▶ **PROBLEM SET**
a) List the names of the metadata fields that appear at the top of the court opinion, before the concurring opinion begins.
b) Answer these questions from the court opinion:
(i) Which judge wrote the concurring opinion?
(ii) In what year was Commonwealth v. Campbell decided?
(iii) Which conviction does the concurring judge agree must be vacated?
c) Reproduce verbatim the passage of the court opinion starting with "CONCURRING OPINION BY" and going on through "my esteemed colleagues.".

Court Opinion

ID: 9758812
Source: CourtListenerOpinion
Date Created: 2023-08-28 23:47:45.396449+00
Date Added: 2024-06-11T07:28:56.252917
License: Public Domain

CONCURRING OPINION BY
TODD, J.:
¶ 1 While I agree with the Majority that the conviction for second-degree murder must be vacated, I come to that conclusion by a somewhat different route, and thus concur in the result on that issue. In all *1224other respects, I join the Majority opinion of my esteemed colleagues.
¶ 2 I conclude that the Majority’s analysis, to the degree that it infers specific factual findings from the jury’s acquittal of Appellant on the robbery charge, is not in accordance with Pennsylvania caselaw. Our Supreme Court has been emphatic that “an acquittal cannot be interpreted as a specific finding in relation to some of the evidence,” because consistency in a jury’s verdict in a criminal case is not required. Commonwealth v. Campbell, 539 Pa. 212, 219, 651 A.2d 1096, 1100 (1994) (“We interpret the acquittal as no more [than the jury’s] assumption of a power which they had no right to exercise, but to which they were disposed through lenity.” (internal quotation marks omitted)). That the Majority makes just such factual inferences in the process of analyzing the import of the jury’s acquittal of Appellant on robbery, in my view, departs from this directive. See Majority opinion, at 1221. However logical these inferences may be, I conclude we are prohibited from making them. For example, while the Majority concludes that the acquittal on robbery necessarily implies that the jury found that Appellant did not steal or attempt to steal money from the victims, I note that the jury may have found that money was indeed stolen, but, through leniency or for whatever reason, nonetheless, and illogically, acquitted Appellant of robbery. Under Campbell, this it was free to do.

▶ **RECORD EXTRACTS**

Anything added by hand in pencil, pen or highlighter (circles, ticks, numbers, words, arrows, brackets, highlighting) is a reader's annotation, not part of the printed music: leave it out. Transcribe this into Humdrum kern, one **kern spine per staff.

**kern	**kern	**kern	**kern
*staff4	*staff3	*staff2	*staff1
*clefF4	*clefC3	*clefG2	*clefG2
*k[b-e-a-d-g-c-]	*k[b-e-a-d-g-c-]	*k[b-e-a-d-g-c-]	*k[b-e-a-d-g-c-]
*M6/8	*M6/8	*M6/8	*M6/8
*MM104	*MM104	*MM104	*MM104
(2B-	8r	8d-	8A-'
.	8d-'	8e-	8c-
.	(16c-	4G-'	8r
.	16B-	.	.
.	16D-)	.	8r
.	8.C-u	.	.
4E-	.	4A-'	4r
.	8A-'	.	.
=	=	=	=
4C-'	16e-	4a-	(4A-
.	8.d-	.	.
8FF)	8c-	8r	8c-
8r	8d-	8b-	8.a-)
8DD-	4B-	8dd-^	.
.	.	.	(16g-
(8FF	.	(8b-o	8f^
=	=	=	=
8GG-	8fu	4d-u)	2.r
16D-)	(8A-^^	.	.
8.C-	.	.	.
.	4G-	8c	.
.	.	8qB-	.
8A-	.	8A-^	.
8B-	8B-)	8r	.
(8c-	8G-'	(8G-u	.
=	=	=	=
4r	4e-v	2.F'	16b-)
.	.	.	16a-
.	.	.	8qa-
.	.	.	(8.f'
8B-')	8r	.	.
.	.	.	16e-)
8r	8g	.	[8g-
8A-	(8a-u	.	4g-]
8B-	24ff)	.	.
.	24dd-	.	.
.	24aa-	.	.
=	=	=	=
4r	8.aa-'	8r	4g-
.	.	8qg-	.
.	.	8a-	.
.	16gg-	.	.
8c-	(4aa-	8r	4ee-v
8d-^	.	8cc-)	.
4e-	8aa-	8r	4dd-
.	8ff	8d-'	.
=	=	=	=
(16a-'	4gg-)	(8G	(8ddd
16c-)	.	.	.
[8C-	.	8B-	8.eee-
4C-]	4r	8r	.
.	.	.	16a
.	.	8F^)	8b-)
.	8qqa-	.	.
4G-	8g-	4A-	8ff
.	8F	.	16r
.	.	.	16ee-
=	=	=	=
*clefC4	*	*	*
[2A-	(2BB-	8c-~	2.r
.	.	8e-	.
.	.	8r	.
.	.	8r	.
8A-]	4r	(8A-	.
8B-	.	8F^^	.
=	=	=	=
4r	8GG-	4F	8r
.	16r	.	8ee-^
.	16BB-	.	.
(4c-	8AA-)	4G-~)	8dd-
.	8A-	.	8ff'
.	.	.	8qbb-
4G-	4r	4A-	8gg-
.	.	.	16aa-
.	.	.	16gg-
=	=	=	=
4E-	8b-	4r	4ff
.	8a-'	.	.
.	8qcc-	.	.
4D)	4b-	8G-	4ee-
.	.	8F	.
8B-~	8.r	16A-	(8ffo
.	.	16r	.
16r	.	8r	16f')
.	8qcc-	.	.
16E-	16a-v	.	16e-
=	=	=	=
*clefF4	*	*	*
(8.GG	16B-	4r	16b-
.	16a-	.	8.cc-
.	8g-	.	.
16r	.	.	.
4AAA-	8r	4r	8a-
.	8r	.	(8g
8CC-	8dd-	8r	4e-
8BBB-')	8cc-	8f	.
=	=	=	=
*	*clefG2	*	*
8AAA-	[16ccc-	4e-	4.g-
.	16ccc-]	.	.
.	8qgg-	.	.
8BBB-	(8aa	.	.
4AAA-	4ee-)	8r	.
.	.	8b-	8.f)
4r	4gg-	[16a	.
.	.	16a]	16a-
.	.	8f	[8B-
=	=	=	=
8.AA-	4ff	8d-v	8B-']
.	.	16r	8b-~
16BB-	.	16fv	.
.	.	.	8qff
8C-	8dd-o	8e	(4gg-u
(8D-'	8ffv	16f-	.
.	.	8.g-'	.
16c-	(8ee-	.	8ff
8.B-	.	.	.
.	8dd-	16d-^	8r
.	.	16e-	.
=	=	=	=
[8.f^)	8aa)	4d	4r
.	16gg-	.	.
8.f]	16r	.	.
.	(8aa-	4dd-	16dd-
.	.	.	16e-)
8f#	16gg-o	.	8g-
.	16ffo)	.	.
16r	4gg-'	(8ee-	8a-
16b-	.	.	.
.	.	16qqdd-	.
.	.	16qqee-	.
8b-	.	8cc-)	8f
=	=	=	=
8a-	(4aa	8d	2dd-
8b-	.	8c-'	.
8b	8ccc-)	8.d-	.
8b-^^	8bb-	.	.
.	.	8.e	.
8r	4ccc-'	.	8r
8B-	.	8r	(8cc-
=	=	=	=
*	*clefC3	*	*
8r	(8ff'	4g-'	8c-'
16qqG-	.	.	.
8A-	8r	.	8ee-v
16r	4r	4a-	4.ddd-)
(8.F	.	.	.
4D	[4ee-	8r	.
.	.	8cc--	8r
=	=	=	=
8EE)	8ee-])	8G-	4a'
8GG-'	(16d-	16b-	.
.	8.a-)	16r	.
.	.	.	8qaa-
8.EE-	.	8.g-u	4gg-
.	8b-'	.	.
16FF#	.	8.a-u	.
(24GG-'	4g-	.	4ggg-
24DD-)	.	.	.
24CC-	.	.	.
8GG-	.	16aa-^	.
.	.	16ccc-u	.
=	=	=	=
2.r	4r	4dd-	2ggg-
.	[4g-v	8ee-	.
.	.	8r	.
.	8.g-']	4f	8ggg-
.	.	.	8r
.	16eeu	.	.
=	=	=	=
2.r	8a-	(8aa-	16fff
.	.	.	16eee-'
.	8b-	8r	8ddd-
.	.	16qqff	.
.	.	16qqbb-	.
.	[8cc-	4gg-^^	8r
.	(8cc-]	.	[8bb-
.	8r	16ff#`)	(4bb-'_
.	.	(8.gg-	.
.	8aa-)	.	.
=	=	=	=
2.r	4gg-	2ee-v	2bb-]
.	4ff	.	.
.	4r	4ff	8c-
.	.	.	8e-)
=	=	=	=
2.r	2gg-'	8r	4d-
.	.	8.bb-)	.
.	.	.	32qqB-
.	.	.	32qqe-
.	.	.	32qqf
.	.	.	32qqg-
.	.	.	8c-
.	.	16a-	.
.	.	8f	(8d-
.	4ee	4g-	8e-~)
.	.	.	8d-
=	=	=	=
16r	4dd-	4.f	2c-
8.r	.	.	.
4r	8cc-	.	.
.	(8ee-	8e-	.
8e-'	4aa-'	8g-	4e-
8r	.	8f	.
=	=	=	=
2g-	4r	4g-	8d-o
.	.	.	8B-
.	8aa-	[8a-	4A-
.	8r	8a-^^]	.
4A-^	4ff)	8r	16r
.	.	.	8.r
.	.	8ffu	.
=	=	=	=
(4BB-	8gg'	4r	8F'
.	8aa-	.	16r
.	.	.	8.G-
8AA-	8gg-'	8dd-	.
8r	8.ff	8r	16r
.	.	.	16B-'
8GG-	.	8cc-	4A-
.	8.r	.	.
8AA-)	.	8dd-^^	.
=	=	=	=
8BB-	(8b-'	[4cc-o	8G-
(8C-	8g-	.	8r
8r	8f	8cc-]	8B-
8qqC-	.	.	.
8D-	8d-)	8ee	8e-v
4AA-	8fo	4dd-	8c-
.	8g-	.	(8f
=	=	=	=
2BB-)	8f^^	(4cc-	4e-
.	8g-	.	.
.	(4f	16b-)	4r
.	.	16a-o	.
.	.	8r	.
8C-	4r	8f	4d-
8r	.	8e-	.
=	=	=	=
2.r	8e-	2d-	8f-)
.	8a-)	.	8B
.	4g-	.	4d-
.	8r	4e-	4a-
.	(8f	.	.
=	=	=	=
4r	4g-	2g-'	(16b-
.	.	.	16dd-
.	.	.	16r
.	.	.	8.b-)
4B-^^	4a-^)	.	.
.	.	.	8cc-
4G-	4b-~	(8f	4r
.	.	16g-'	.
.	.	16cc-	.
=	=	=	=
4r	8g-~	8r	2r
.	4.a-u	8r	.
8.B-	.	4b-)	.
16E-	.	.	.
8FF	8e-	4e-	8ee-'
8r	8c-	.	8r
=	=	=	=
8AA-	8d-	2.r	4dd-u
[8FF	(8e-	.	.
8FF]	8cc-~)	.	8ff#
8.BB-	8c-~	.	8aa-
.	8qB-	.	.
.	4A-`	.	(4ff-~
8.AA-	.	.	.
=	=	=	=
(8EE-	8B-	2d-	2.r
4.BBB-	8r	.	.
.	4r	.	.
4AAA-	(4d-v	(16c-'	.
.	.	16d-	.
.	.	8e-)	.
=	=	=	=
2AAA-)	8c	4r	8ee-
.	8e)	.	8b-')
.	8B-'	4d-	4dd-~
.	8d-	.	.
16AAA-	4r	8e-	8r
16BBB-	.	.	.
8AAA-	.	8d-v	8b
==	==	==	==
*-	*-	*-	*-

▶ **ANSWERS FOR THIS EXERCISE**
a) ID, Source, Date Created, Date Added, License

b)
(i) Todd, J.
(ii) 1994
(iii) The conviction for second-degree murder

c)
CONCURRING OPINION BY
TODD, J.:
¶ 1 While I agree with the Majority that the conviction for second-degree murder must be vacated, I come to that conclusion by a somewhat different route, and thus concur in the result on that issue. In all *1224other respects, I join the Majority opinion of my esteemed colleagues.